CD276

What is CD276 protein?

CD276 (CD276 molecule) gene is a protein coding gene which situated on the long arm of chromosome 15 at locus 15q24. The protein encoded by this gene belongs to the immunoglobulin superfamily, and thought to participate in the regulation of T-cell-mediated immune response. Studies show that while the transcript of this gene is ubiquitously expressed in normal tissues and solid tumors, the protein is preferentially expressed only in tumor tissues. Additionally, it was observed that the 3' UTR of this transcript contains a target site for miR29 microRNA, and there is an inverse correlation between the expression of this protein and miR29 levels, suggesting regulation of expression of this gene product by miR29. The CD276 protein is consisted of 534 amino acids and its molecular mass is approximately 57.2 kDa.

What is the function of CD276 protein?

CD276 acts as an immune checkpoint molecule and is selectively expressed in both tumor cells and immune cells within the tumor microenvironment. CD276 is implicated in the regulation of glucose uptake and metabolism in tumor cells, supporting the Warburg effect, which is a metabolic characteristic of cancer cells. CD276 promotes angiogenesis by stimulating the secretion of vascular endothelial growth factor (VEGF), which is crucial for the growth and survival of tumors. While CD276 mRNA is broadly expressed in various tissues, protein expression is not ubiquitous, suggesting post-transcriptional regulation mechanisms. CD276 is a highly glycosylated protein, and its post-translational modifications, such as glycosylation, are important for its function and stability on the cell surface.

Fig1. The central role of B7-H3 on factors regulating tumor cell plasticity and tumorigenicity. (Elizabeth Varghese, 2024)
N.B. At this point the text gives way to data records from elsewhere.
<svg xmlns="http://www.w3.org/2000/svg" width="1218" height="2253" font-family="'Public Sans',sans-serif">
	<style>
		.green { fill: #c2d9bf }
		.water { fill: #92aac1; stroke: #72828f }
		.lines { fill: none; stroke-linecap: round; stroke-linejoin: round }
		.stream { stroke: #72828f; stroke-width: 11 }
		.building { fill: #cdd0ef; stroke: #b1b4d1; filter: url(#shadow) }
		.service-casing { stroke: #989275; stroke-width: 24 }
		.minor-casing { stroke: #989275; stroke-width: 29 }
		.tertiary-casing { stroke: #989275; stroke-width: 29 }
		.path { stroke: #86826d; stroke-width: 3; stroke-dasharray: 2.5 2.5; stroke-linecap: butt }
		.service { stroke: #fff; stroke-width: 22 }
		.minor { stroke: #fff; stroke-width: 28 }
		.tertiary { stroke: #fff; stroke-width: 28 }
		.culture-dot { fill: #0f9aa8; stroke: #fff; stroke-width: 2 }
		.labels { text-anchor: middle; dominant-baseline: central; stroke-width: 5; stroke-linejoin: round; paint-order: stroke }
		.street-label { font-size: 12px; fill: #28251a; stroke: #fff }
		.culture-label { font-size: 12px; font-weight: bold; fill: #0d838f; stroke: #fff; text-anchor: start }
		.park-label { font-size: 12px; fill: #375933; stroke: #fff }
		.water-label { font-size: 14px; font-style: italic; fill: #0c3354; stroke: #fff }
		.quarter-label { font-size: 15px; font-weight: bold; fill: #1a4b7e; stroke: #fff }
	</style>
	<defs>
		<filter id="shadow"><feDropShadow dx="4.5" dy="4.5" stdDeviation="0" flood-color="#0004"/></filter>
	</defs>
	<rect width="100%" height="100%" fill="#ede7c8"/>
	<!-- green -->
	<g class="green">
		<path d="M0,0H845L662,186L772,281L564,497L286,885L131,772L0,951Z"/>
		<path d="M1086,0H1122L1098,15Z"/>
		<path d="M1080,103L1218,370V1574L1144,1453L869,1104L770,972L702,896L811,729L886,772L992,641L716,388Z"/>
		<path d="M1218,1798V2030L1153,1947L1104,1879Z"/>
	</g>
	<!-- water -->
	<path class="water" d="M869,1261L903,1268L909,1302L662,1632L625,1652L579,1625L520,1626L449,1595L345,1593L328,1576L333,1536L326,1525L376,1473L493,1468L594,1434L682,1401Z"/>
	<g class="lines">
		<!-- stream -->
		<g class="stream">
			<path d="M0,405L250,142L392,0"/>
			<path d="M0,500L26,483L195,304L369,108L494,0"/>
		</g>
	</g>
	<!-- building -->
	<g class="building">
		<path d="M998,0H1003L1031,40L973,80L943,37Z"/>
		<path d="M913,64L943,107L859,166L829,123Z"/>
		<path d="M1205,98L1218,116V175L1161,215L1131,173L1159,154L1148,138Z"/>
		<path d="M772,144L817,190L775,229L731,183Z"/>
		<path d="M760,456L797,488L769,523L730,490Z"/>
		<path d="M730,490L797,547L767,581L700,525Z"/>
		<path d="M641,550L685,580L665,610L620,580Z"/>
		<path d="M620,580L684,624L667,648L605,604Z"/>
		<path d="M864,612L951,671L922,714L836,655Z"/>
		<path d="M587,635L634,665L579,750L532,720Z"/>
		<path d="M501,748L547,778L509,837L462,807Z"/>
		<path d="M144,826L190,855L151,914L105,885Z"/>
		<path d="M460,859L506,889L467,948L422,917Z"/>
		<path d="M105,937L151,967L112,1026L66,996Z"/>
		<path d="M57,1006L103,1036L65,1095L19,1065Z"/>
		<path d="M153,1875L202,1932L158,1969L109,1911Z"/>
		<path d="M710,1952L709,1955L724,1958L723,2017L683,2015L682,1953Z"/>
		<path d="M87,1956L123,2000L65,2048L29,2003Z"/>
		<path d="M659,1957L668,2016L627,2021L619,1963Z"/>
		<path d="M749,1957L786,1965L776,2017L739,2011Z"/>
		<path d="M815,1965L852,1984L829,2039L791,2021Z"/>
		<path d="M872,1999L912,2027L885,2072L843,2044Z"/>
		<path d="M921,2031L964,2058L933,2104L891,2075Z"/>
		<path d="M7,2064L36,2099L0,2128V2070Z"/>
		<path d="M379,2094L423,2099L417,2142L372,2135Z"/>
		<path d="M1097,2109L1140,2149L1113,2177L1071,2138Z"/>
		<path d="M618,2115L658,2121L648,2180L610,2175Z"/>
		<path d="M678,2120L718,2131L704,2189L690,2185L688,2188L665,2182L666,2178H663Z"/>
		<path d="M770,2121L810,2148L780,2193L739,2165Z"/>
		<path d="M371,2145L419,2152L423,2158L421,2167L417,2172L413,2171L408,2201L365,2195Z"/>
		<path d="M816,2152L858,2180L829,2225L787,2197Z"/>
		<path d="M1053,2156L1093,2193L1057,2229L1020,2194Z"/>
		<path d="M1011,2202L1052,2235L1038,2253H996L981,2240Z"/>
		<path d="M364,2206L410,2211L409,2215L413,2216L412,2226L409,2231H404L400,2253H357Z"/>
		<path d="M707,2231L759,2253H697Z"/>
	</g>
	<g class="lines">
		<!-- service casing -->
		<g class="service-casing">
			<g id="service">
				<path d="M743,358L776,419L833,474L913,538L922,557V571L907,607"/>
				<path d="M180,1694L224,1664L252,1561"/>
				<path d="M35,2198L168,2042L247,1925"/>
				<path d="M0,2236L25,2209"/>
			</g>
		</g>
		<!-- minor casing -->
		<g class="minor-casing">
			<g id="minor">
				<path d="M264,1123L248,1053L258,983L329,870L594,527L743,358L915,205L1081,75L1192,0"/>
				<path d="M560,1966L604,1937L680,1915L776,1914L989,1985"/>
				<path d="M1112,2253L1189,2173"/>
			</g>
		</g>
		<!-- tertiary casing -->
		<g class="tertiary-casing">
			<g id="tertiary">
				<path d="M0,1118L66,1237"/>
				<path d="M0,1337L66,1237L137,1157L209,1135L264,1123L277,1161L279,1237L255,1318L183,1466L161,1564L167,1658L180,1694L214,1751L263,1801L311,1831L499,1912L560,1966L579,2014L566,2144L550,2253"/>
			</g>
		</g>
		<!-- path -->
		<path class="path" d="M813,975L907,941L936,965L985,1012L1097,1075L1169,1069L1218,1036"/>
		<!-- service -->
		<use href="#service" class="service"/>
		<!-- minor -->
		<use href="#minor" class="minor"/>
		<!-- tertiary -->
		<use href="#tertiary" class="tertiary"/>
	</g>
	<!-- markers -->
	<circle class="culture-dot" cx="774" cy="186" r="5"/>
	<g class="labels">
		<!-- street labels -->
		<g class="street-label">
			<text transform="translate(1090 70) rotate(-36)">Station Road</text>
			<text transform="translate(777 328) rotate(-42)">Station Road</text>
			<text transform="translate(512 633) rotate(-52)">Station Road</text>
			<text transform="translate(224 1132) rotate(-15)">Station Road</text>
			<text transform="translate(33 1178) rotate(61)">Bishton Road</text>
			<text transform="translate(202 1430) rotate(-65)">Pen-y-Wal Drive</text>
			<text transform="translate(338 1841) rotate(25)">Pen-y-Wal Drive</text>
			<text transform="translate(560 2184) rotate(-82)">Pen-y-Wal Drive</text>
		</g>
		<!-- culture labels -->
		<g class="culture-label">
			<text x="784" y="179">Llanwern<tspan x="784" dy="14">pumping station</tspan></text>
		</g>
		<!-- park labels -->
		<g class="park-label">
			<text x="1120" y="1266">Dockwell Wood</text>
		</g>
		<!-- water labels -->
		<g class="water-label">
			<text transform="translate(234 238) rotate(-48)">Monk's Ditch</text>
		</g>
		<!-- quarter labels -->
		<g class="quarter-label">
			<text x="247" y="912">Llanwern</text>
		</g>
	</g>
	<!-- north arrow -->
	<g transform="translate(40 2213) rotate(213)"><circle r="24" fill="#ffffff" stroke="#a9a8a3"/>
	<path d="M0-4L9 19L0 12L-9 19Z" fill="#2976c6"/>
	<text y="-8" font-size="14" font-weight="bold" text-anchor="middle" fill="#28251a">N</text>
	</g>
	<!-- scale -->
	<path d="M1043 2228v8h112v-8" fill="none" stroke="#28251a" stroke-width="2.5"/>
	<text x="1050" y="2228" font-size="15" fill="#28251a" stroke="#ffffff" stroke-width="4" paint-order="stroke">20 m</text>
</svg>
CD276 Related Signaling Pathway

CD276 has been shown to interact with the phosphatidylinositol-3-kinase/protein kinase B (PI3K/AKT) pathway, which is known to regulate cell survival, growth, and metabolism. Activation of this pathway by CD276 can lead to the suppression of immune cell activity and promotion of tumor cell survival. CD276 is mentioned as an immune checkpoint molecule in the epithelial-mesenchymal transition (EMT) pathway, which is involved in the development and metastasis of carcinomas. CD276 has been linked to the regulation of metabolic pathways in tumor cells, which can support tumor growth and survival through altered energy metabolism. CD276 deletion in TAMs leads to downregulation of chemokine signaling pathways, which are important for immune cell recruitment and infiltration into the tumor.

CD276 Related Diseases

CD276 is highly expressed in bladder cancer and is linked to poorer overall survival and progression-free survival in patients. Its expression is associated with diminished tumor-infiltrating lymphocytes and hastened cancer progression. Targeting CD276 has shown potential as a therapeutic strategy for bladder tumors. CD276 expression on tumor-associated endothelial cells in ovarian carcinoma is associated with poor patient outcomes. D276 is mentioned in the context of asthma, where it is associated with allergic diseases and the immune response. CD276 is associated with neuroblastoma, which is a cancer that arises from nerve cells, and is linked to the development and differentiation of neural crest cells. CD276 may play a role in this immune condition that occurs after a bone marrow transplant.

Bioapplications of CD276

CD276 blockade in combination with other immune checkpoint inhibitors, such as PD-1/PD-L1 and CTLA-4, is being explored to enhance the efficacy of cancer immunotherapy, particularly in tumors that do not respond well to single-agent treatments. Due to its elevated expression in various solid tumors and its role in promoting an immunosuppressive tumor microenvironment, CD276 is being explored as a therapeutic target. Monoclonal antibodies and bispecific antibodies targeting CD276 are being developed to disrupt its immunosuppressive functions.